Der Filter erscheint als Knoten auf dem Canvas unter dem Namen, den Ihre Klasse aus getLabel zurückgibt. Wählen Sie den Namen des Knotens, um ihn umzubenennen — eine spätere Neukonfiguration des Filters lässt Ihren Namen unangetastet. Mit einem Doppelklick auf den Knoten ändern Sie Klasse oder Einstellungen.

Ein benutzerdefinierter Filter wird mit seinen Geschwisterfiltern genauso kombiniert wie jeder andere Filter über verwandte Datensätze, einschließlich benutzerdefinierter Filterlogik. Da die Apex-Logik eigenständig entscheidet, können unterhalb des Filters keine weiteren Filter hinzugefügt werden.

Benutzerdefinierte Filter lassen sich auch als Teil eines Eintrags der Filterbibliothek verwenden, sodass eine Regel einmal gepflegt und in mehreren Zielgruppen wiederverwendet werden kann.

Ihre Klasse läuft in der Transaktion des Zielgruppenlaufs und teilt sich deren Governor Limits. Fragen Sie gegen die übergebene ID-Menge ab, statt in Schleifen abzufragen, und halten Sie den Aufwand proportional zu einem einzelnen Batch.

Callouts sind erlaubt, zählen aber auf die Limits der Transaktion und unterliegen der Salesforce-Regel, dass nach nicht festgeschriebenem DML kein Callout erfolgen darf.

Löst Ihre Klasse eine Ausnahme aus, schlägt der Zielgruppenlauf mit einer Fehlermeldung fehl, die die Klasse benennt. Wurde die Klasse seit dem Speichern der Zielgruppe umbenannt oder gelöscht, schlägt der Lauf sofort mit einer erklärenden Meldung fehl statt mittendrin.

CAB-Einstellungen › Benutzerdefinierte Filter erklärt die Funktion, verweist auf diese Seite, listet alle in Ihrer Organisation gefundenen benutzerdefinierten Filter auf und stellt eine Beispielimplementierung zum Kopieren bereit.

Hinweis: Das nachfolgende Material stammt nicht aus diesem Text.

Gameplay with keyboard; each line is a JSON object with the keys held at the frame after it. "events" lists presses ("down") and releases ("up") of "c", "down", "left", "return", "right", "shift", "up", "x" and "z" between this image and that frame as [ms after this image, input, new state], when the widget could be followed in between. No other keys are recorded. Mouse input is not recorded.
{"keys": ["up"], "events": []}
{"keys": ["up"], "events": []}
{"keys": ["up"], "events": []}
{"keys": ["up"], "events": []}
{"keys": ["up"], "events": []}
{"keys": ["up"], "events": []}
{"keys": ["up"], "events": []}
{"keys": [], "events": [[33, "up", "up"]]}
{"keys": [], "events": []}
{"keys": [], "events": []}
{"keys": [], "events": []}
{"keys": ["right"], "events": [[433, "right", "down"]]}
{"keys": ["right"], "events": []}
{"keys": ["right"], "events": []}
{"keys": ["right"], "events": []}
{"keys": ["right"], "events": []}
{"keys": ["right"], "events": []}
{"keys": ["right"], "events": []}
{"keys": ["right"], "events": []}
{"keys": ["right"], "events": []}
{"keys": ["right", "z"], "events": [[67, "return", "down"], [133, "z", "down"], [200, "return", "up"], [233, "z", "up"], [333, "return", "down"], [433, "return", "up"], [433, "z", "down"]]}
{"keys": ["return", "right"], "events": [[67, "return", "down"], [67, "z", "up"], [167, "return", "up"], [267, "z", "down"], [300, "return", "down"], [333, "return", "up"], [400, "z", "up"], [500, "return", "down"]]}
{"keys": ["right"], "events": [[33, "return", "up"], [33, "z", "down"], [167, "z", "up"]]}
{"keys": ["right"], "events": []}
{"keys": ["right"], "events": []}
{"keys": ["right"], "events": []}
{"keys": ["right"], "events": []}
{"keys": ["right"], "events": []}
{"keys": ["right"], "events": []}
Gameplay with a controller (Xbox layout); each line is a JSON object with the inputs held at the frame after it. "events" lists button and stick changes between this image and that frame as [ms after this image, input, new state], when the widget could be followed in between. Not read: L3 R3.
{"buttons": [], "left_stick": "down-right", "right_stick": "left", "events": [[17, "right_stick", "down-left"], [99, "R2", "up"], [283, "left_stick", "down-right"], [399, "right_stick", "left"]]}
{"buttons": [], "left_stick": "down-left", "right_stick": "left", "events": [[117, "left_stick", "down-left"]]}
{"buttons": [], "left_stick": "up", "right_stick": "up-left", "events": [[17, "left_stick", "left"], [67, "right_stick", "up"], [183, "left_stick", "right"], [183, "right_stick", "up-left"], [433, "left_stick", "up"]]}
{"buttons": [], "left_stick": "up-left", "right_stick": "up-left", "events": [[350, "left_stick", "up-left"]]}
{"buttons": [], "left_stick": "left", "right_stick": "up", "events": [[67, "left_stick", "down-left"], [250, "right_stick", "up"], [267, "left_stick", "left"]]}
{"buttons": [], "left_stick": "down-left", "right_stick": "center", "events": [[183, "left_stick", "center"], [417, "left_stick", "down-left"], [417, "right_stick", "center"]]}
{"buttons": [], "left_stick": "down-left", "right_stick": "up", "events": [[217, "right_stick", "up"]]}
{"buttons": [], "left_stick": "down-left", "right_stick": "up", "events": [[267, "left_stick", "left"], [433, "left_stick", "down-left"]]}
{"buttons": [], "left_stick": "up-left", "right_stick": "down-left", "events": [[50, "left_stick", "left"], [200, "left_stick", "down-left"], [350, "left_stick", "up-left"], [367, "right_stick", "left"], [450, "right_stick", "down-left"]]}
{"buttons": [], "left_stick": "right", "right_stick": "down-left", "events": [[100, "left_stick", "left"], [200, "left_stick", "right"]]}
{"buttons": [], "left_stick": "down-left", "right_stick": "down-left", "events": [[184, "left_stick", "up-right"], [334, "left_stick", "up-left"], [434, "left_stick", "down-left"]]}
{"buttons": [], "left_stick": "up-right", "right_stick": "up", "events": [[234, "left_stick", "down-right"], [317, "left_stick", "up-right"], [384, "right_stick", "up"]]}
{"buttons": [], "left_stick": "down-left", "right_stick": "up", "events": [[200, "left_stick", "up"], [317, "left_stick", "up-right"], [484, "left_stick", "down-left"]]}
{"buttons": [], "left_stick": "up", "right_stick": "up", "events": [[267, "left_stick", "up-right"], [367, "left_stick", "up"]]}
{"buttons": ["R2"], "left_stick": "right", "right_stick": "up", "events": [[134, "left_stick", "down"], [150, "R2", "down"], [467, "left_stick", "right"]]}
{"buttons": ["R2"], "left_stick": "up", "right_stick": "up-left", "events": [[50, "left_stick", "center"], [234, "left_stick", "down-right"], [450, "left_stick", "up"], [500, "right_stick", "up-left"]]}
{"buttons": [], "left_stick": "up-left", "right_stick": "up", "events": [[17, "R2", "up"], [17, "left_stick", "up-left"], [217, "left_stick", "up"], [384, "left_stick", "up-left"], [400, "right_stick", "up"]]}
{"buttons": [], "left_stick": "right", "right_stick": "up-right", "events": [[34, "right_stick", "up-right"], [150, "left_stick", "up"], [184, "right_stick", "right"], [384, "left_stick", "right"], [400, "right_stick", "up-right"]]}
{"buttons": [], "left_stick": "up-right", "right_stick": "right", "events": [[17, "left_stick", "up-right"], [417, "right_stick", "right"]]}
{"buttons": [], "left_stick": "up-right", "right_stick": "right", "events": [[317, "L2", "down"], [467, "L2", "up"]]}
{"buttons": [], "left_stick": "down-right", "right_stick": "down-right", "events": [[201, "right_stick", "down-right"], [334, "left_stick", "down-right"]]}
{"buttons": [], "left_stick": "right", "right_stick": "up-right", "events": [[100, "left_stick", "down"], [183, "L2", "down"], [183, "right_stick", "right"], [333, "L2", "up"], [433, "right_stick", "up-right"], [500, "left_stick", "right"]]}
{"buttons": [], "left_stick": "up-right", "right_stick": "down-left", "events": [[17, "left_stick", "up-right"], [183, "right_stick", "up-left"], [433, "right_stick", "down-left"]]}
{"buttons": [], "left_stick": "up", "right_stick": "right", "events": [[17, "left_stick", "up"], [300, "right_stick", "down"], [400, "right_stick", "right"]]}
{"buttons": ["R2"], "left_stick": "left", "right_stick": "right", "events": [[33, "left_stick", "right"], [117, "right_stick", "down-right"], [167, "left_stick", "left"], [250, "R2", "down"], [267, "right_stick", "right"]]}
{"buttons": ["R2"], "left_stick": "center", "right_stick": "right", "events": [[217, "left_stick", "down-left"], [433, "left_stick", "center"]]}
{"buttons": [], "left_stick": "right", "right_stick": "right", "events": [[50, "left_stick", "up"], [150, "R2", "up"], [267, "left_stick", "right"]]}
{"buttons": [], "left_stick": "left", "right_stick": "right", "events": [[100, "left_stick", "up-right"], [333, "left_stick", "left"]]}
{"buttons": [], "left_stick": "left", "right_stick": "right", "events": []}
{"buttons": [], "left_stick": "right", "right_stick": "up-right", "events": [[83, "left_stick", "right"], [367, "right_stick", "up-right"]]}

Benutzer benötigen zusätzlich zu ihren Campaign-Audience-Builder-Berechtigungen Zugriff auf Ihre Apex-Klasse. Da die Klasse in Ihrer Organisation und nicht im Paket liegt, wird ihr Zugriff nicht durch die mitgelieferten Berechtigungssätze erteilt. Nehmen Sie die Klasse selbst in einen Berechtigungssatz auf, sonst erhalten Benutzer beim Ausführen der Zielgruppe einen Fehler wegen fehlenden Klassenzugriffs.